TASK DESCRIPTION: Go through the data and copy each line where the string "round" appears.

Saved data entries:
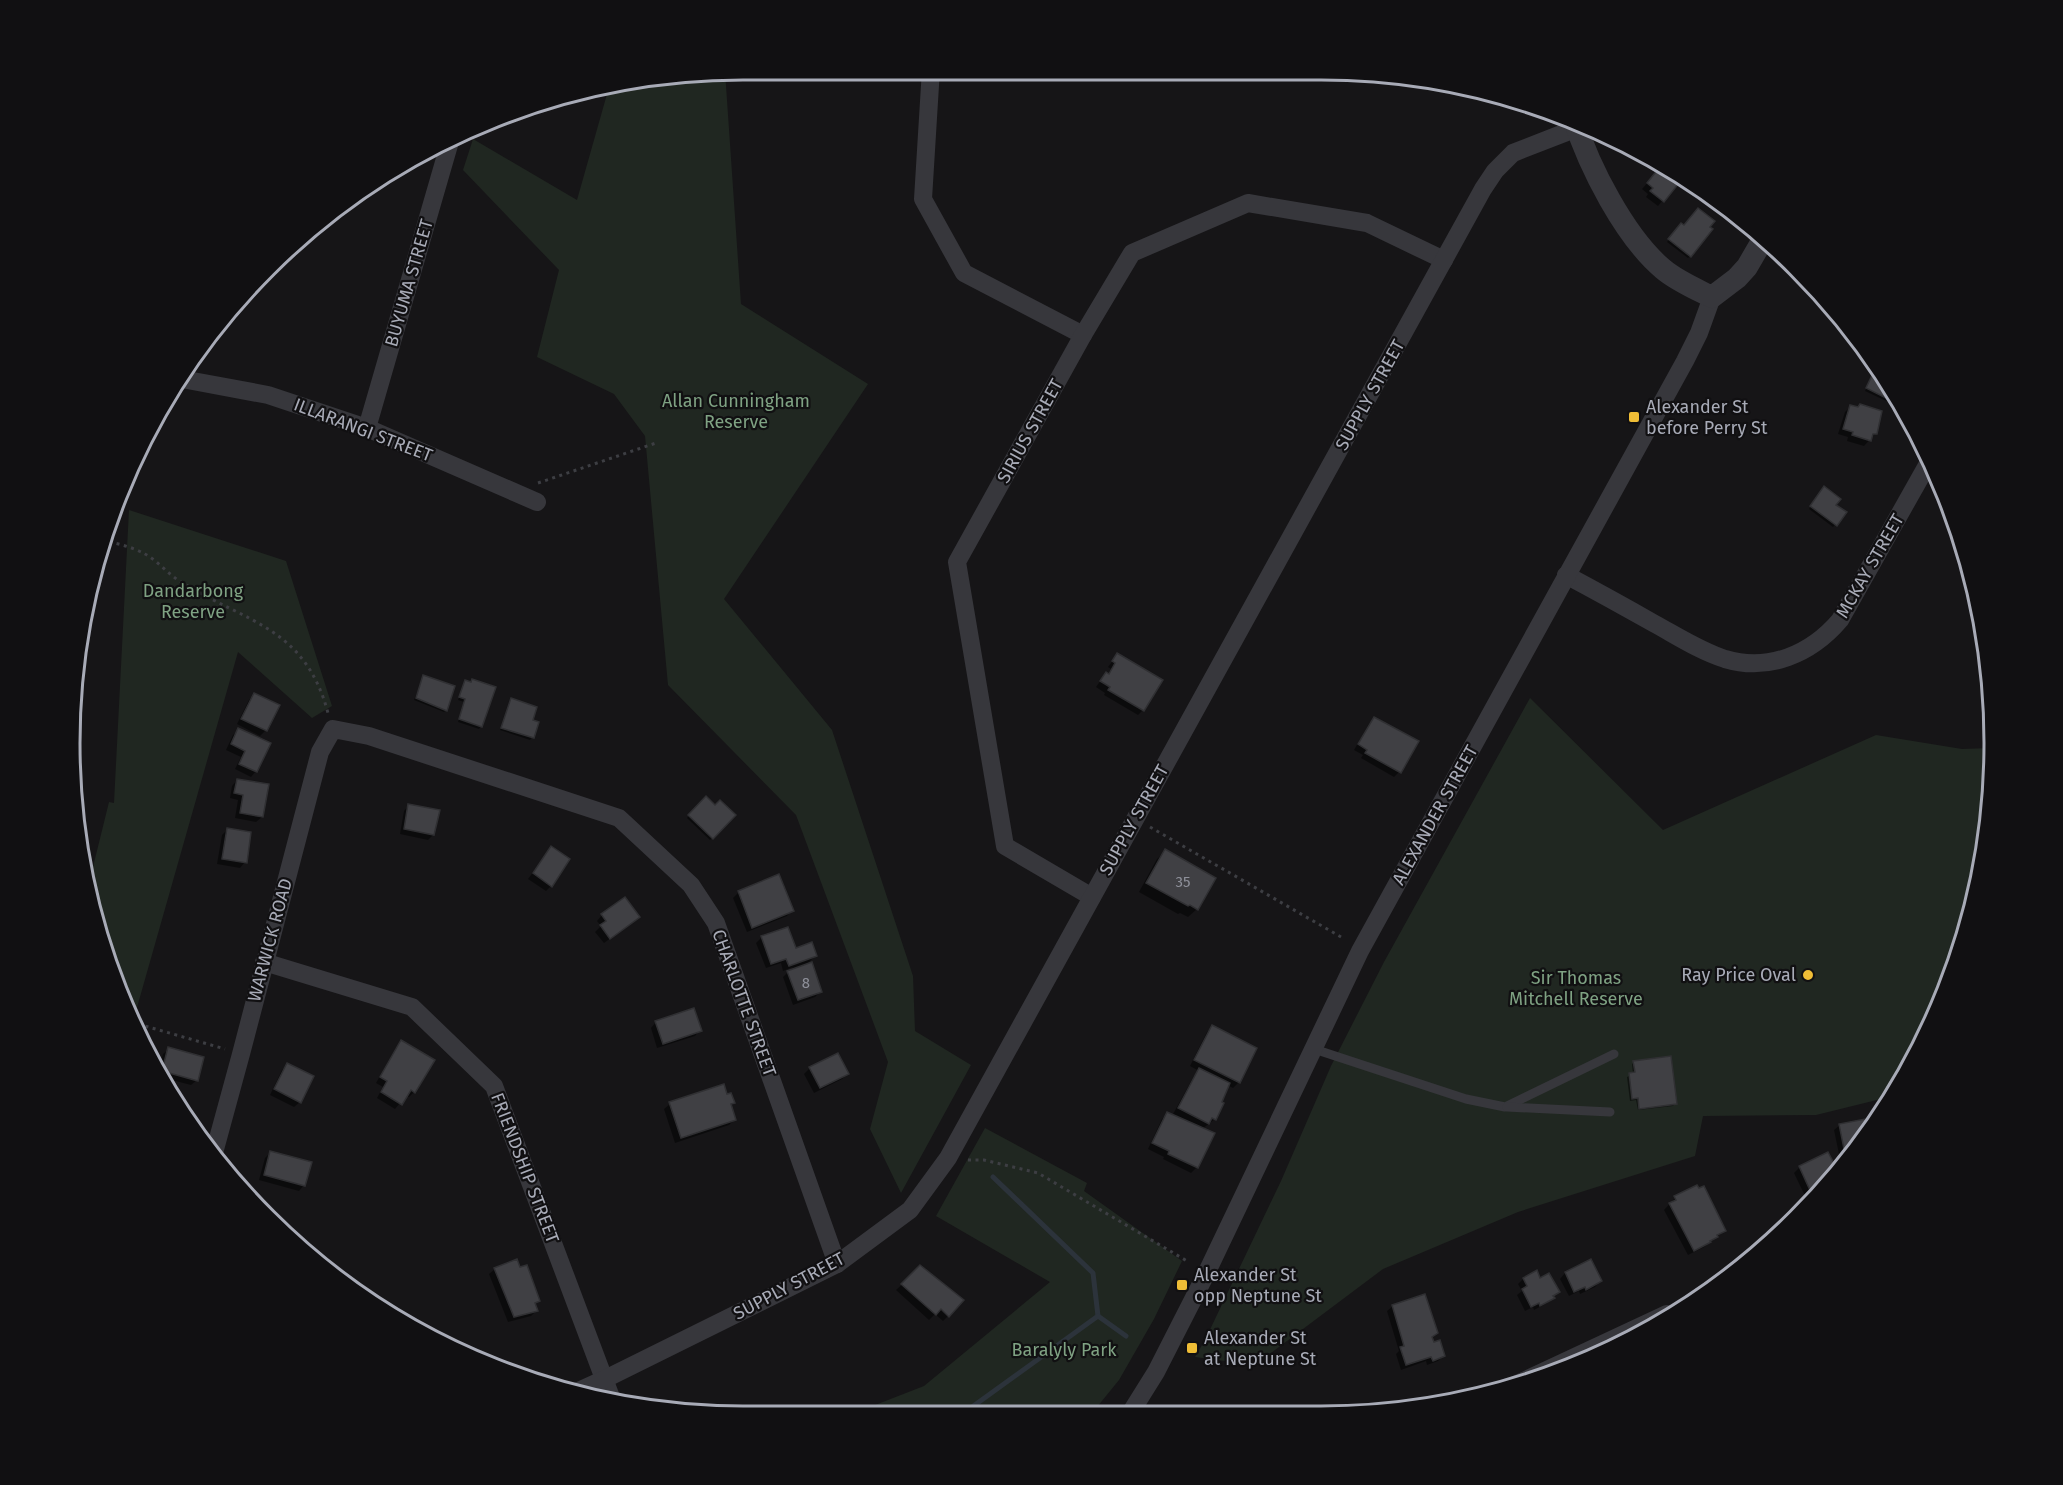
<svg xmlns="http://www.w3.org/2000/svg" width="2063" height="1485" font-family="'Fira Sans',sans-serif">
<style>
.green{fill:#202721}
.shadow{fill:#0007}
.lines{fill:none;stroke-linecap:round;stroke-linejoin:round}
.stream{stroke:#2c333b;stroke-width:5}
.building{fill:#404044;stroke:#303033;stroke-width:1.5}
.path{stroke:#3d3e43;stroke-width:3;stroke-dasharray:3 4.5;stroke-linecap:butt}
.service{stroke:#37373c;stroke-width:9}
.minor{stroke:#37373c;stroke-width:18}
.tertiary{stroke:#37373c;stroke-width:22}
.poi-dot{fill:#efbd36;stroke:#111012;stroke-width:2}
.labels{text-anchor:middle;stroke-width:4.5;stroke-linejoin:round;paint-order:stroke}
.number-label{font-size:15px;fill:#8e909a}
.street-label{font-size:18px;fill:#a8abb7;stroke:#111012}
.park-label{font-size:18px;fill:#7fa283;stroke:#111012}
.poi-label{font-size:18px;fill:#a8abb7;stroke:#111012;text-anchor:start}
.rim{fill:none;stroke:#a8abb7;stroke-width:3}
</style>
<rect width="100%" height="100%" fill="#161517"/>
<g class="green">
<polygon points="725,71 741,304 868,384 724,599 832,730 913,976 915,1031 971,1065 901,1193 870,1129 888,1062 796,815 668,685 645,436 614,394 537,357 559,270 463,170 473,139 577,200 609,87"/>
<polygon points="129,510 286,561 332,706 312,718 238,652 132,1025 105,959 84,870 92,871 109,802 114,803"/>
<polygon points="1530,698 1663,830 1876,735 1962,749 1991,748 1993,787 1971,917 1924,1041 1889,1097 1816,1115 1703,1116 1695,1156 1518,1212 1383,1269 1255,1365 1195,1357 1205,1340 1281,1181 1331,1066 1384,962"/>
<polygon points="985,1128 1087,1183 1084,1191 1182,1261 1154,1319 1119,1380 1093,1412 852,1414 924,1386 1050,1282 936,1216"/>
</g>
<g class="shadow">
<polygon points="1664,164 1682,177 1658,206 1646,197 1648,194 1642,189"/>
<polygon points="1681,225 1690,256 1688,258 1667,242"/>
<polygon points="1877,368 1902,403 1899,407 1865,391"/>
<polygon points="1851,406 1875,434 1864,446 1847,441 1848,437 1838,434 1845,412"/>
<polygon points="1822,490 1834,505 1845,513 1833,527 1809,509"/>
<polygon points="1117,655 1143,710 1138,715 1104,695 1105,693 1096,687 1101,680 1108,675 1111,669 1108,667"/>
<polygon points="424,677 446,710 444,712 414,700"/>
<polygon points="466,682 470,683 481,726 479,729 458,722 464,702 458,700"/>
<polygon points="254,695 266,730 260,736 237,724 249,700"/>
<polygon points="512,700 531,721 532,737 530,740 500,730"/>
<polygon points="1374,719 1399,772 1394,777 1361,758 1363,755 1354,750 1369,724"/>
<polygon points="239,730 256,771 251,777 235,769 241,757 226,750 233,735"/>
<polygon points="237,780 262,817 256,822 235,818 238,800 230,798 232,786"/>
<polygon points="706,798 715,807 734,815 710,840 687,818"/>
<polygon points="409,805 433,835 428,840 400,834 404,811"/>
<polygon points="227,830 245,862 240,868 217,864 222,835"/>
<polygon points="551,848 551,886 546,891 528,879"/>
<polygon points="1166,851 1197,909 1188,917 1180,913 1178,914 1139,892 1157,859"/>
<polygon points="779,876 792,910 787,916 747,932 733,898 738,893"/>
<polygon points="602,915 633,922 604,943 595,932 601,926 597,921"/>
<polygon points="762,937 815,956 805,966 821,991 815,997 793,1005 783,977 793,967 783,971 781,963 766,968 756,943"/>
<polygon points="656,1022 700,1030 695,1036 657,1048 651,1028"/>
<polygon points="1212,1027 1255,1049 1238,1083 1233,1088 1227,1085 1215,1119 1202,1129 1197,1167 1191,1173 1163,1159 1164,1157 1148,1149 1162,1119 1168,1114 1172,1116 1194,1076 1199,1071 1190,1066 1207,1032"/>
<polygon points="402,1042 414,1092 409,1097 406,1096 395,1109 377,1098 383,1087 376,1083 396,1048"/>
<polygon points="169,1049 197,1080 191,1085 164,1078 159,1071 163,1054"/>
<polygon points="1634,1062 1676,1103 1673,1106 1638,1110 1636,1100 1630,1101 1627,1077 1633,1074 1632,1064"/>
<polygon points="288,1065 300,1102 294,1107 270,1095 282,1070"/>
<polygon points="810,1068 847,1074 842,1079 814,1093 804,1074"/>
<polygon points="726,1096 733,1102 730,1105 734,1120 729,1125 675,1143 664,1109 670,1104"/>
<polygon points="1874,1119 1855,1153 1847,1161 1845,1152 1839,1154 1834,1130 1840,1125"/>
<polygon points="271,1152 304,1185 299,1191 259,1180 265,1158"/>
<polygon points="1800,1167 1836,1172 1808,1202 1794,1173"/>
<polygon points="1675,1198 1724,1231 1704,1247 1688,1255 1664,1210"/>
<polygon points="1590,1261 1600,1281 1595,1287 1580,1294 1579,1291 1569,1296 1560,1279 1565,1273"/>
<polygon points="921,1267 948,1316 943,1321 935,1314 929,1320 896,1290"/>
<polygon points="495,1269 538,1301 534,1305 537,1310 531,1316 508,1322 489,1274"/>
<polygon points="1536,1272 1540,1280 1558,1292 1547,1303 1534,1310 1533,1307 1525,1311 1517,1295 1522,1291 1518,1284 1523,1279"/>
<polygon points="1393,1306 1431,1337 1443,1356 1438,1361 1427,1365 1426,1361 1401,1370 1396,1354 1399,1351 1387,1311"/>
</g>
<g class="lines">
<g class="stream">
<polyline points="993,1177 1093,1273 1098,1316"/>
<polyline points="961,1413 972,1407 1098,1316 1126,1336"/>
</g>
</g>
<g class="building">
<polygon points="1663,163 1683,178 1664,202 1650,191 1653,188 1647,183"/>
<polygon points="1698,208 1715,221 1710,227 1713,229 1691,257 1668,239 1681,223 1684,225"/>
<polygon points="1876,367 1903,405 1902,406 1866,388"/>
<polygon points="1860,404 1882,411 1877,434 1873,434 1871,441 1852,435 1853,432 1843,429 1850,405 1858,407"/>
<polygon points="1824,486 1841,499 1836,505 1847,512 1837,526 1810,506"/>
<polygon points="1117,653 1163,680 1144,711 1108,690 1110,687 1100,681 1106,672 1109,674 1115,663 1112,661"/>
<polygon points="423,675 455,686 447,711 416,698"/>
<polygon points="472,679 496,687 482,727 459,719 465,699 459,697 465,680 471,682"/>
<polygon points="254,693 280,705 267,731 241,719"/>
<polygon points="511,698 537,707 533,720 539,722 534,738 501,728"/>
<polygon points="1374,717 1419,741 1401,773 1365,753 1367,750 1358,744"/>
<polygon points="238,728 271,743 257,772 239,764 245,751 231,744"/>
<polygon points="237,779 269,784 263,817 240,813 243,795 234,793"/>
<polygon points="706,796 715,805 720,800 736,815 713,839 688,815"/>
<polygon points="408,804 440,810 434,835 404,829"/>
<polygon points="227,828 251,832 247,863 222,859"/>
<polygon points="551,846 570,859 552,887 533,873"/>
<polygon points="1165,849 1216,878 1198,910 1190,905 1188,906 1146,883"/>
<polygon points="779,874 794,911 752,928 738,891"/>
<polygon points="625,897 640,917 610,939 600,925 606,921 601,914"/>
<polygon points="788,927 796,948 812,942 817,956 789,966 786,959 771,964 761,936"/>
<polygon points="812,962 822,992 798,1000 787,971"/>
<polygon points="694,1008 702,1031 663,1044 655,1021"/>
<polygon points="1212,1025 1257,1048 1240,1083 1194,1060"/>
<polygon points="401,1040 435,1060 415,1093 411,1090 402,1105 381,1092 387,1081 380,1077"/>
<polygon points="168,1047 204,1057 198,1081 162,1071"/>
<polygon points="838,1053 849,1074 820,1088 809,1067"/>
<polygon points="1671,1056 1677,1104 1639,1109 1638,1098 1632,1099 1629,1073 1635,1072 1633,1061"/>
<polygon points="287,1063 314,1076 301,1103 274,1089"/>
<polygon points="1199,1068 1230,1083 1222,1102 1224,1103 1216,1120 1212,1118 1209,1124 1178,1108"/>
<polygon points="724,1084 727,1094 731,1093 735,1103 731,1104 736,1120 681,1138 669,1102"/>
<polygon points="1167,1112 1215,1133 1198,1168 1168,1154 1169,1151 1152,1143"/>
<polygon points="1876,1117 1852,1156 1850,1148 1844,1149 1839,1124"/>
<polygon points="270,1151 312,1162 305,1186 264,1175"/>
<polygon points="1828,1152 1838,1171 1813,1197 1799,1166"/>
<polygon points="1697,1185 1699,1188 1704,1186 1726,1231 1717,1235 1718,1237 1710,1241 1711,1242 1694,1251 1669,1203 1676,1200 1674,1196"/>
<polygon points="517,1259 520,1267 527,1265 540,1301 535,1303 538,1311 514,1317 494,1268"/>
<polygon points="1591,1259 1602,1281 1586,1290 1585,1287 1574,1292 1565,1272"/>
<polygon points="920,1265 964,1300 949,1317 941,1309 936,1315 901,1284"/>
<polygon points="1537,1270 1540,1278 1549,1273 1560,1292 1553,1296 1555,1298 1540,1306 1539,1303 1531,1307 1522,1289 1527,1286 1523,1278"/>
<polygon points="1425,1294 1438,1333 1432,1337 1434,1342 1440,1340 1445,1356 1433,1361 1431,1357 1406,1365 1400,1347 1404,1346 1392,1305"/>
</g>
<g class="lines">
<g class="path">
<polyline points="538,483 656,443"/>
<path d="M 102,540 C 115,543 133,547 145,554 C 158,561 168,574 181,582 C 247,623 305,627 328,713"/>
<polyline points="1150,827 1341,937"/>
<polyline points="131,1022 225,1049"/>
<polyline points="968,1160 984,1160 1038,1173 1187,1261"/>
</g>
<g class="service">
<polyline points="1314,1049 1466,1099 1505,1107 1614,1054"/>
<polyline points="1507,1107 1610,1112"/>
</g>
<g class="minor">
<polyline points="931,69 923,199 964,273 1083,335"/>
<polyline points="182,379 268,395 367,428 537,502"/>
<polyline points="367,428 451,138"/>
<path d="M 1566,575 C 1596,591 1625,607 1655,624 C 1677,636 1700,651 1725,659 C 1769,672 1811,654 1840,620 L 1929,462"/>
<polyline points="1092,897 1005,846 957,562 1083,335 1132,253 1248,203 1367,223 1444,260"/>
<polyline points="264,962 412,1007 494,1086 612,1400"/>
<polyline points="214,1153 241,1054 320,752 333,729 369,736 619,818 691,885 716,923 837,1264"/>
<polyline points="1515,1385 1667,1314"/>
<polyline points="572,1394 605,1379 837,1264 910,1210 948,1158 1483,189 1495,171 1513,153 1577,128"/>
<polyline points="1131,1412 1156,1372 1206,1274 1360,951 1685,361 1699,333 1712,297"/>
</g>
<path class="tertiary" d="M 1574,119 C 1589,167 1625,237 1663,269 C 1677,281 1696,289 1712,297 L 1737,278 L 1747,267 L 1765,236"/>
</g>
<g class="poi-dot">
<rect x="1628" y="411" width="12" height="12" rx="3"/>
<circle cx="1808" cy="975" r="6"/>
<rect x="1176" y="1279" width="12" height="12" rx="3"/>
<rect x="1186" y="1342" width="12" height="12" rx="3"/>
</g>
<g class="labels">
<g class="number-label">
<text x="1183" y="887">35</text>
<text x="806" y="988">8</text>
</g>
<g class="street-label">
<text transform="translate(409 283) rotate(-74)" y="6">BUYUMA STREET</text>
<text transform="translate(1370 395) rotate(-61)" y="6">SUPPLY STREET</text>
<text transform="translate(363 430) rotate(21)" y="6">ILLARANGI STREET</text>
<text transform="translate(1030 431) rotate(-61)" y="6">SIRIUS STREET</text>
<text transform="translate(1870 566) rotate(-60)" y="6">MCKAY STREET</text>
<text transform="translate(1435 815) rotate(-61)" y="6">ALEXANDER STREET</text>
<text transform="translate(1134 820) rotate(-61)" y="6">SUPPLY STREET</text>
<text transform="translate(270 940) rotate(-75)" y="6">WARWICK ROAD</text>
<text transform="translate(744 1003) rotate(70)" y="6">CHARLOTTE STREET</text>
<text transform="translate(525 1168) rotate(69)" y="6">FRIENDSHIP STREET</text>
<text transform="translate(789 1286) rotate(-28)" y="6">SUPPLY STREET</text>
</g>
<g class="park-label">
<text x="736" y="407">Allan Cunningham<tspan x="736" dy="21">Reserve</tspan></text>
<text x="193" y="597">Dandarbong<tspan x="193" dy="21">Reserve</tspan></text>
<text x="1576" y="984">Sir Thomas<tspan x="1576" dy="21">Mitchell Reserve</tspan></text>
<text x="1064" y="1356">Baralyly Park</text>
</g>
<g class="poi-label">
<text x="1646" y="413">Alexander St<tspan x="1646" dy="21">before Perry St</tspan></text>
<text x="1796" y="981" text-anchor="end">Ray Price Oval</text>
<text x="1194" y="1281">Alexander St<tspan x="1194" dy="21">opp Neptune St</tspan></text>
<text x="1204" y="1344">Alexander St<tspan x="1204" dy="21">at Neptune St</tspan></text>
</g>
</g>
<path d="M0 0H2063V1485H0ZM743 80H1321A663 663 0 0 1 1984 743V743A663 663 0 0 1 1321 1406H743A663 663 0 0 1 80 743V743A663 663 0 0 1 743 80Z" fill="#111012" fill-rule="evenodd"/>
<path class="rim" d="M743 80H1321A663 663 0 0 1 1984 743V743A663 663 0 0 1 1321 1406H743A663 663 0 0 1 80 743V743A663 663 0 0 1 743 80Z"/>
</svg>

EXPECTED ANSWER:
.lines{fill:none;stroke-linecap:round;stroke-linejoin:round}
.labels{text-anchor:middle;stroke-width:4.5;stroke-linejoin:round;paint-order:stroke}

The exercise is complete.